DeLeo sidestepping Baker on bonds
Climate change bonds would be exempt from caps
HOUSE SPEAKER ROBERT DELEO is using a novel funding approach for his climate change legislation, authorizing the issuance of $1 billion in state general obligation bonds that would be exempt from controls set by the Baker administration.
The Legislature regularly approves bond authorizations allowing state government to borrow money for all sorts of projects. To prevent overspending with borrowed money, the governor has the legislative authority to set caps on the amount of bonds that can be issued each year and the amount of interest on bonds that can be paid out of the state budget. The two caps give the governor wide latitude to determine how many bonds actually get issued each year and for what purposes.
DeLeo’s bill would sidestep the caps, exempting the bonds for his climate initiatives from the limits typically enforced by the governor. The speaker’s approach also ensures that the bonds for his climate initiatives would not be pared back by the governor.
Catherine Williams, the communications director for DeLeo, said in an email that the goal of the bill is to get cities and towns the resources they need to address climate change “without impacting the Commonwealth’s other spending priorities.”
“Speaker DeLeo wants to have a leadership role on climate change,” Golden said. “It’s a critically important issue.”
Golden also said Baker tends to be conservative in issuing bonds. “There is an argument to be made that more money can be spent on bonding,” he said.
Baker has filed his own climate change legislation, which also calls for raising $1 billion in bond money. Baker’s bill differs from DeLeo’s legislation in how it pays the interest on the bonds. While DeLeo’s bill would pay the interest using funds from the state budget, Baker’s bill would use the proceeds from a slight increase in the deeds excise tax to pay the interest. The deeds excise tax is the tax paid when a property is sold.
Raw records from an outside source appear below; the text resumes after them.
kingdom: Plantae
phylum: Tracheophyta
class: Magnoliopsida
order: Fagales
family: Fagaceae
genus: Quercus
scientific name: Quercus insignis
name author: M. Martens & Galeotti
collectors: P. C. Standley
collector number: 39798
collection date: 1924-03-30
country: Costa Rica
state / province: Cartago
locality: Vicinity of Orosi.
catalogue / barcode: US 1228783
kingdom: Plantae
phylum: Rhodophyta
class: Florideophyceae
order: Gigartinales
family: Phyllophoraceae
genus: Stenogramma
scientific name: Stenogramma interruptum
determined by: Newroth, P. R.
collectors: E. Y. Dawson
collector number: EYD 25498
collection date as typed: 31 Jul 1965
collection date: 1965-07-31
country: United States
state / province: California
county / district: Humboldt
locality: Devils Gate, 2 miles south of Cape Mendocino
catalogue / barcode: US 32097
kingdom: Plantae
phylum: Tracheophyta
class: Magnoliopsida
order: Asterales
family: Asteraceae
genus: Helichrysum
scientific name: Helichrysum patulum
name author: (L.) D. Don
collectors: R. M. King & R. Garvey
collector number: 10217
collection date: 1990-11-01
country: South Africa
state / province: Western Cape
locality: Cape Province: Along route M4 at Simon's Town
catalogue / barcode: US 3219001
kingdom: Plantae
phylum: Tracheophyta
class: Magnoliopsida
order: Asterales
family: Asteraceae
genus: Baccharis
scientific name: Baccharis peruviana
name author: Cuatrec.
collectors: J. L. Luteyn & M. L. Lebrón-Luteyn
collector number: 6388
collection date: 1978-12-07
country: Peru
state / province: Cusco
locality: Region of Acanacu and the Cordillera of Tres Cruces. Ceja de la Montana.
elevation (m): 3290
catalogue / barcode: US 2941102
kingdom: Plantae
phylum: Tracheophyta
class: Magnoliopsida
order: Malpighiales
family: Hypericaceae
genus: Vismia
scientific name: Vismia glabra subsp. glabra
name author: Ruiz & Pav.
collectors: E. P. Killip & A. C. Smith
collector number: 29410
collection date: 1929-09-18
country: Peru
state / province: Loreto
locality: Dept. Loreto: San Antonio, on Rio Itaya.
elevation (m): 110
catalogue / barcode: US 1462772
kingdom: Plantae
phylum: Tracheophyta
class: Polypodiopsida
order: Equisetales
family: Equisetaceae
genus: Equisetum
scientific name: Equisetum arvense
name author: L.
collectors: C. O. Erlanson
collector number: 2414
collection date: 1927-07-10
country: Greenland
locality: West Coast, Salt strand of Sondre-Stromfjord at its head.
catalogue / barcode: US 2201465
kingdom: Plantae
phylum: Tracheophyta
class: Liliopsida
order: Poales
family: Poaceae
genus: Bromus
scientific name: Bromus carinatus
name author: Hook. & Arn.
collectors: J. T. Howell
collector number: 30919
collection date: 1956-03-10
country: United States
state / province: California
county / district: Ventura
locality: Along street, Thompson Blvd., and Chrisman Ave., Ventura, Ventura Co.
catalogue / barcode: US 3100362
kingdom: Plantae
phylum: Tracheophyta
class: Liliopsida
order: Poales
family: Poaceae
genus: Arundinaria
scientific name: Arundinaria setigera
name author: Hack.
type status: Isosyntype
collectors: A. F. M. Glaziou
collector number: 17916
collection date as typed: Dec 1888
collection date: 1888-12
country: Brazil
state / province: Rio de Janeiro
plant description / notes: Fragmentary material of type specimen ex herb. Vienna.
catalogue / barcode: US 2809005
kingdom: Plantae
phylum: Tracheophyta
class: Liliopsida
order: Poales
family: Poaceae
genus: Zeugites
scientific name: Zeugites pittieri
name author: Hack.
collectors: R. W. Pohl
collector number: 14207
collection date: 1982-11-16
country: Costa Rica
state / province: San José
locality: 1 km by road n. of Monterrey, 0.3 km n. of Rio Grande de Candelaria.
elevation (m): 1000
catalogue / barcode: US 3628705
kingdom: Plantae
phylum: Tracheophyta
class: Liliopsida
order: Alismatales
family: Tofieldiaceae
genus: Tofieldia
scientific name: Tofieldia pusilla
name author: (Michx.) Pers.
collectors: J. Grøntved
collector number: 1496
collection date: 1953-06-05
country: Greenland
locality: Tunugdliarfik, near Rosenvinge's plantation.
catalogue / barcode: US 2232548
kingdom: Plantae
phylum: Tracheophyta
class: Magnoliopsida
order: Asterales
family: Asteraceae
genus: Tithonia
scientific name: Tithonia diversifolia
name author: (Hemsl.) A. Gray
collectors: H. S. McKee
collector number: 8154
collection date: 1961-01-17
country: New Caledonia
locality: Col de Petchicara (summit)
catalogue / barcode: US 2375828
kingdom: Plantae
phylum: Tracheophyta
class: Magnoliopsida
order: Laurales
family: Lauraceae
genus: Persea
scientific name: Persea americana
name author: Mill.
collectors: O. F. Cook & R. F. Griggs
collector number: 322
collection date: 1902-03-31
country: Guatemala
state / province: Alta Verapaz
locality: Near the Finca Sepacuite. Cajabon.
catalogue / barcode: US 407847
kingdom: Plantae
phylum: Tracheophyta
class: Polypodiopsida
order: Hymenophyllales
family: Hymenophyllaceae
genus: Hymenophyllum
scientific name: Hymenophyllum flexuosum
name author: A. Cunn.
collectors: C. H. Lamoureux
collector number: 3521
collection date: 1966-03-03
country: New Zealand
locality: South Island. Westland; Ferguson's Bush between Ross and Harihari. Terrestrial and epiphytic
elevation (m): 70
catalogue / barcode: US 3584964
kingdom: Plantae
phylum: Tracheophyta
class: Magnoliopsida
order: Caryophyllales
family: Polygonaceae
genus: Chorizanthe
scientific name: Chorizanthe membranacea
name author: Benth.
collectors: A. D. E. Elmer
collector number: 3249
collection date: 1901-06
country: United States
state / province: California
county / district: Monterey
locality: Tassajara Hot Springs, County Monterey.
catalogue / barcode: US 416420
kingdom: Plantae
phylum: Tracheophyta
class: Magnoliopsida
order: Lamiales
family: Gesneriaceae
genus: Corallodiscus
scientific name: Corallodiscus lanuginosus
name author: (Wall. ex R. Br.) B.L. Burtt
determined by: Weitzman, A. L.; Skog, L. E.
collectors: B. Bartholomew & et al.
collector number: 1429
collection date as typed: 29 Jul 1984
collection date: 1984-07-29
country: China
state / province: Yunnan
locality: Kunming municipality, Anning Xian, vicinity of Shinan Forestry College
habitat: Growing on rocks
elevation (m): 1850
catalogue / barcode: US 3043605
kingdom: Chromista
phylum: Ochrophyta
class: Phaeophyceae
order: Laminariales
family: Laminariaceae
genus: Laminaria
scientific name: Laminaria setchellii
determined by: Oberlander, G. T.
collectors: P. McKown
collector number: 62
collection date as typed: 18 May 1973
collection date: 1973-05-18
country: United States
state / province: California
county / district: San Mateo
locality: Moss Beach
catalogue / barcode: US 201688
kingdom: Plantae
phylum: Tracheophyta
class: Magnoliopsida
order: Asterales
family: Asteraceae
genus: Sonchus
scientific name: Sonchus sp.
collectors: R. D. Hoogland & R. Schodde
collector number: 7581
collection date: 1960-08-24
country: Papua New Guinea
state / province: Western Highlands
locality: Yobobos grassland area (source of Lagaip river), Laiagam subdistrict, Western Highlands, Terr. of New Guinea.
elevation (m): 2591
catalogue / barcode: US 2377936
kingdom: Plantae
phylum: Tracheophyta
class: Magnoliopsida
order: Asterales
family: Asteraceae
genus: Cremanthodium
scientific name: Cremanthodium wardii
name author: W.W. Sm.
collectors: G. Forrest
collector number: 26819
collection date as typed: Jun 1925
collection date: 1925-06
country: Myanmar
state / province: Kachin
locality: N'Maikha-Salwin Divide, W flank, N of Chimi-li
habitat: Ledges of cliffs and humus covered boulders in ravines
Michael Widmer, a long-time budget analyst, said DeLeo’s approach is unusual but not illegal. “It’s a way of not living within the bond cap and a way for the speaker to gain some measure of control over spending priorities,” he said.
Tim Cronin, the policy and partnerships manager at the Climate Action Business Association, reviewed the speaker’s Greenworks bill in a recent post on ClimateXChange and concluded DeLeo’s “creative solution” on financing gives far less control to Baker.“Based on our preliminary research, this procedural circumscription of the governor has never been attempted before in a bond bill,” he wrote.
Golden, however, said other bond authorizations have sidestepped the caps on bonds and debt service. He said he thought an accelerated bridge repair program and a school building assistance initiative were funded with bonds exempted from the caps. Widmer said he, too, thought the approach had been used before, including the issuance of bonds to raise money to pay a contractor who widened Route 3 north.